I am now much more confident in my matching between stereo images, and also in my interframe matching. I rewrote this stuff to be much more in line with the work of Se et al. During the testing process I found a major bug in my kd-tree range search implementation which must have been having a major impact on the number of good quality matches I was getting.

I find it quite difficult to test this stuff as I can’t think of a good way of automating the testing of the quality of matching between images. At the moment I simply annotate the images with the SIFT feature locations and then check for matches by eye.

I got really excited about a week ago when I thought I have finally cracked it and was getting reliable interframe matching and ego motion estimation. In fact I still think that for the most part it is working correctly. However, when I checked the 3d world coordinates the system was calculating for the observed features I realised they were completely wrong. Something that was in reality 1 meter away from the center of the camera system was registering as being nearly 3 meters away, and something that was in fact over 2m away came back less than a meter. I think the problem is in the way I am calculating the disparity and I am not taking all the camera intrinsic and extrinsic parameters into account properly.

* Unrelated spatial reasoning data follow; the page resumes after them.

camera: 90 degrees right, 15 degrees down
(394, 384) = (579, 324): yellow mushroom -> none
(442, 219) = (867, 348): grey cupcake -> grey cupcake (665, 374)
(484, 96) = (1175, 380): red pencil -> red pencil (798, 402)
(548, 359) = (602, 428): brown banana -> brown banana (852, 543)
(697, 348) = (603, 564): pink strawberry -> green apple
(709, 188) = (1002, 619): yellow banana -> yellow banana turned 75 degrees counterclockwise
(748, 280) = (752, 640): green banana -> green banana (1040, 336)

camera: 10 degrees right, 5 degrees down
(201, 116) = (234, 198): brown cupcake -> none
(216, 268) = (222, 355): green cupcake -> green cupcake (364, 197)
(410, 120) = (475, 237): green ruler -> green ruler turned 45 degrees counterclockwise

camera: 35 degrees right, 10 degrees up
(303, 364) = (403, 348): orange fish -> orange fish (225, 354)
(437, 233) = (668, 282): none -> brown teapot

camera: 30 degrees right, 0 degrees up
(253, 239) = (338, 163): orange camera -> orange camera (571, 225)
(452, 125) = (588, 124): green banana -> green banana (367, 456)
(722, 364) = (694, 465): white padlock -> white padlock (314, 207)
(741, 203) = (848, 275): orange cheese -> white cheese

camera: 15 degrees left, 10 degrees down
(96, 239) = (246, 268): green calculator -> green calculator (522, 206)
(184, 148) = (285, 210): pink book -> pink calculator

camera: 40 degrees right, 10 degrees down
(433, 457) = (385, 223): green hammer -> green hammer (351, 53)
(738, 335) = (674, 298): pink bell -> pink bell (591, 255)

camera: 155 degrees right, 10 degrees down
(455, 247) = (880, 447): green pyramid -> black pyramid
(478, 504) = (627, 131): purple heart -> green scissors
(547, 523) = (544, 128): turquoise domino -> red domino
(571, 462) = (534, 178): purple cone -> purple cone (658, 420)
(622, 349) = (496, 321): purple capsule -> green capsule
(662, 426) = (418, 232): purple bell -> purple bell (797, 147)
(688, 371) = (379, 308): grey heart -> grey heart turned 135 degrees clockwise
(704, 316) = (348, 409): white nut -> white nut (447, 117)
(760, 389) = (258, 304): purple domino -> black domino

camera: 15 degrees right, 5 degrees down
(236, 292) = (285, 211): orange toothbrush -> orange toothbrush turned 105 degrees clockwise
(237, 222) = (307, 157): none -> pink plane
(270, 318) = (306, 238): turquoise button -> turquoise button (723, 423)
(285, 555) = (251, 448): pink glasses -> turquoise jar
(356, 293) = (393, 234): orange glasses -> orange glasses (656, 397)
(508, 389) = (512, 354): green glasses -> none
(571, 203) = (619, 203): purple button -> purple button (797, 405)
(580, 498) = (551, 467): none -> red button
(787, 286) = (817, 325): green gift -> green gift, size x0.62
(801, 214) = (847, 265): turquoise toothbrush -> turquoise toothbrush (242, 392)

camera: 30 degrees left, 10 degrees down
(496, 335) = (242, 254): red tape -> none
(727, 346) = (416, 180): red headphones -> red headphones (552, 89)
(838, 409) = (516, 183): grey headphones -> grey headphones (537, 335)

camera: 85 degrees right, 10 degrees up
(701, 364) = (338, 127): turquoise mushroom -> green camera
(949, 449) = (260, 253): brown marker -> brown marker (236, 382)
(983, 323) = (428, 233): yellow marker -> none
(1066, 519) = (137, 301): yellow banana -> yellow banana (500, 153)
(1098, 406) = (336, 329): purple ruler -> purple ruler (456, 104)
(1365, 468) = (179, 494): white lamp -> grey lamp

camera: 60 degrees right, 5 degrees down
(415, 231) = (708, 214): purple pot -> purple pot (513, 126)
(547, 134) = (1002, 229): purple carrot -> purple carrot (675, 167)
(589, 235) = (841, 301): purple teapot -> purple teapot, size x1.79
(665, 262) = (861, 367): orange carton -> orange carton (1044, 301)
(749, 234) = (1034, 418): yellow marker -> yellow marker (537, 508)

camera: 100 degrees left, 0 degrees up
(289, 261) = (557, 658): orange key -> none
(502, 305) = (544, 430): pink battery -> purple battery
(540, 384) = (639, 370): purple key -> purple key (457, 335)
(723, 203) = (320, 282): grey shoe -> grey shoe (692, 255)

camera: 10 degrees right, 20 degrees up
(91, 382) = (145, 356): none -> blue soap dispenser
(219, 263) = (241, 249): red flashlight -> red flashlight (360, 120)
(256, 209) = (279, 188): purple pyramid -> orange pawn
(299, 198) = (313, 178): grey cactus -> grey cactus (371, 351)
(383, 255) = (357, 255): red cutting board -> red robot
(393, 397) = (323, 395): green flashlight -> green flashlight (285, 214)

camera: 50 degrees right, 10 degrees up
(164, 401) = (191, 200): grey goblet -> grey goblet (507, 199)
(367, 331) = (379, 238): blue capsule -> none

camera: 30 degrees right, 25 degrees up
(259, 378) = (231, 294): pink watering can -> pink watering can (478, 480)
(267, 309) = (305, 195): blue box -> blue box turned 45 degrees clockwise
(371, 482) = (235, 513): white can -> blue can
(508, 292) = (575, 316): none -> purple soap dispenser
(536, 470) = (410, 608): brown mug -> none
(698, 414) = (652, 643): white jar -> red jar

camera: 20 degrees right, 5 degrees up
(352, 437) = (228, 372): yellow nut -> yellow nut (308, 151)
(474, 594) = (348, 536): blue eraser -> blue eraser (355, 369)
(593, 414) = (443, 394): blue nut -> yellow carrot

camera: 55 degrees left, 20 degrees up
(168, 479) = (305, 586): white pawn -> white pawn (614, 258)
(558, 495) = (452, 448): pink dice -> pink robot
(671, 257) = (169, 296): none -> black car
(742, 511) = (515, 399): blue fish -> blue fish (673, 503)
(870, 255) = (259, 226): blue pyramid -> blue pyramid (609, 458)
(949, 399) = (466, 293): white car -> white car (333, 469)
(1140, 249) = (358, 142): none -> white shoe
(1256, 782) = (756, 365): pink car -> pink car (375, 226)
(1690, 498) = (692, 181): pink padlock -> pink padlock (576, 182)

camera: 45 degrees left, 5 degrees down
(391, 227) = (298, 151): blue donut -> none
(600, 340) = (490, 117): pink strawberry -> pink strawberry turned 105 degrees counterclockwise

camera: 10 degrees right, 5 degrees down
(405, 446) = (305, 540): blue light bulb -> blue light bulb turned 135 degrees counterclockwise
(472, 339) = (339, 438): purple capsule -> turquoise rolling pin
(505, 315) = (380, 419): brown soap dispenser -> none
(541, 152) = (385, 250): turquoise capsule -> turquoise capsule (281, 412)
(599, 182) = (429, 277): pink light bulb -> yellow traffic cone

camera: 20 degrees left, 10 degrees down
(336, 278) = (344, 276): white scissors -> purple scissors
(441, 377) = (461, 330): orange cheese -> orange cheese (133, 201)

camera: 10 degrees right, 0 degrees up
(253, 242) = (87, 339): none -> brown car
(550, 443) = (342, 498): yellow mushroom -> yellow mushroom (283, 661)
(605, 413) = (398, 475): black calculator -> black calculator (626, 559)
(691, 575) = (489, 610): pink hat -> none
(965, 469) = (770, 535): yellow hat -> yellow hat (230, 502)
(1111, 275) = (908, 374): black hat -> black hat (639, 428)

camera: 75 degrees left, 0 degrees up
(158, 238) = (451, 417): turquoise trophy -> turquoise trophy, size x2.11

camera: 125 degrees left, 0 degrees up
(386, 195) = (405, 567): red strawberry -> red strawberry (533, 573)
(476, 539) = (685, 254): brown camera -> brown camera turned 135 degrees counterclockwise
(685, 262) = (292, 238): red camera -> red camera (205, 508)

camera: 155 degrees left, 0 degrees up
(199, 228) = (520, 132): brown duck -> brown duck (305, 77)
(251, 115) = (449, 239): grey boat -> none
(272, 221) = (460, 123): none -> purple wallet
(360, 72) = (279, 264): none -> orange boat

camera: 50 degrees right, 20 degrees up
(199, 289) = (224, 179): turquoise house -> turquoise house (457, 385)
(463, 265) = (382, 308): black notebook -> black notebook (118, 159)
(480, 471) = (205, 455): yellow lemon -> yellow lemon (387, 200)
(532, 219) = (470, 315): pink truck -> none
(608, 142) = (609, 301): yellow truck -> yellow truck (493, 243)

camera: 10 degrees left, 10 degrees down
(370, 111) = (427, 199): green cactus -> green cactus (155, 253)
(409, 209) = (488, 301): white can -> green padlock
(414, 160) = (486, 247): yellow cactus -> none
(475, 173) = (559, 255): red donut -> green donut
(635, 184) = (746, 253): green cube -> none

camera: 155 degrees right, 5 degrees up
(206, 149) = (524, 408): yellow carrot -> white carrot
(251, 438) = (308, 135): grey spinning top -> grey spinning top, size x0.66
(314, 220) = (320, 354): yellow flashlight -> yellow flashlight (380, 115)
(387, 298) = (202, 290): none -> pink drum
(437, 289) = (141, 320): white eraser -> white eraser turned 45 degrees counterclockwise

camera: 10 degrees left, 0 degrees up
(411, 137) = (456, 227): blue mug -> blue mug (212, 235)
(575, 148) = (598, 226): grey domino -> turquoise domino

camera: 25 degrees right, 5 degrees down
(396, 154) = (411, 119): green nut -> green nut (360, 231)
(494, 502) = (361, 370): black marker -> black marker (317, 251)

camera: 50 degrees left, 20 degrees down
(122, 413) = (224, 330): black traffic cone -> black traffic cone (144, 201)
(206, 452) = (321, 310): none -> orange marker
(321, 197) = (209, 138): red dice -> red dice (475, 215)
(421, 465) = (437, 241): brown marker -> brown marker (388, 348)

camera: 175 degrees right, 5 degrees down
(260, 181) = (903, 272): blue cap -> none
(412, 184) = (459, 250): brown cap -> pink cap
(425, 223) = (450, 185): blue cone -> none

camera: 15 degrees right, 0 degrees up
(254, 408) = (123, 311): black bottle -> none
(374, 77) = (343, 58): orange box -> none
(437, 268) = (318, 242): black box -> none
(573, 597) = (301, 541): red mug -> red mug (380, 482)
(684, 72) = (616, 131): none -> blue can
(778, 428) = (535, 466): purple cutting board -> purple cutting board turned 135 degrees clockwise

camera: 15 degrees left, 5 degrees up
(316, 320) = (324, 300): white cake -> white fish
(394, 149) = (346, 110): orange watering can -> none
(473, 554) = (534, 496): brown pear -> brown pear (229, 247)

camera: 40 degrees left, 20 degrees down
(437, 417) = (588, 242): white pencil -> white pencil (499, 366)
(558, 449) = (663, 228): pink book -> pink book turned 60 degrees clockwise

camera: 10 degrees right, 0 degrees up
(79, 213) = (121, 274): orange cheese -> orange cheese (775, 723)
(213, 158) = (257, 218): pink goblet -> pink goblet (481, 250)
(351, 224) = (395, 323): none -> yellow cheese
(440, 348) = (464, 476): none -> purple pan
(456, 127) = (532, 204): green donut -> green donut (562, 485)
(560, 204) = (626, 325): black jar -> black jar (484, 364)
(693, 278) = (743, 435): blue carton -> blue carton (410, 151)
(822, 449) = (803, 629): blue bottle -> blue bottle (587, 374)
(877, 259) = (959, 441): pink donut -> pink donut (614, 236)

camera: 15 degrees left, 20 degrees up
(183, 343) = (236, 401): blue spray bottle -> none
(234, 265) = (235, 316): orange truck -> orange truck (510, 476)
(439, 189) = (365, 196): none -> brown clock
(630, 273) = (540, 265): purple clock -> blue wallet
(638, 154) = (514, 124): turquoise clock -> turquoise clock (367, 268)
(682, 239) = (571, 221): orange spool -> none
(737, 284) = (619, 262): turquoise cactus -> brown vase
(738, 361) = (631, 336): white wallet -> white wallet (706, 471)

To that end I am now working on calculating the essential matrix from the fundamental matrix, and then I should be able to much more accurately calculate the relative position of the observed features.

Time will tell.

Update

Over a month since I last blogged and a lot has happened. Anthea and I went for a weekend in Germany just prior to Christmas which was great. We had a fantastic time with great hospitality and interesting Christmas markets to explore.

Christmas day we left for our 2 week trip in India. India is an experience more than a holiday. We had a great time but it was hard work at times as well. I’m not looking forward to sorting and naming the 500 odd photos we took while we were there but as soon as it’s done I’ll put them up on my site and post a link from here.

I was sick for the first week back after our trip. Delhi belly strikes again! I have almost fully recovered now, but still feel a little off colour now and again.

I finally managed to get some time to return to my vision project in the last week or so and have made some progress, although I think I will save that for another post.

A screen shot for your viewing pleasure

Tonight I managed to get a clunky little UI working. It took a bit of work as it calls out to a C library I wrote via interop. The UI was designed using Glade and uses the Gtk widget set. It’s so easy to build decent GUI applications using the Glade/Gtk/mono combination in no time at all. If I had a choice I would love to develop in Gtk instead of winforms in professional life too!

So, here’s the screen shot:

The text you can see next to the buttons is the Fundamental matrix calculated for the chess board points found in the stereo image pair. The UI needs a bunch more work, but it’s really only a test harness and a debugging tool for me while I get the application working properly. Once the system is put on a real mobile platform it won’t have any GUI interface.

The next step is to test if the epipolar constraints I was talking about in my last post actually improved the accuracy of the matching process.

Anthea and I are off to Germany tomorrow to visit some friends and see some Christmas markets. Should be a great time and hopefully I might find some good photo opportunities too.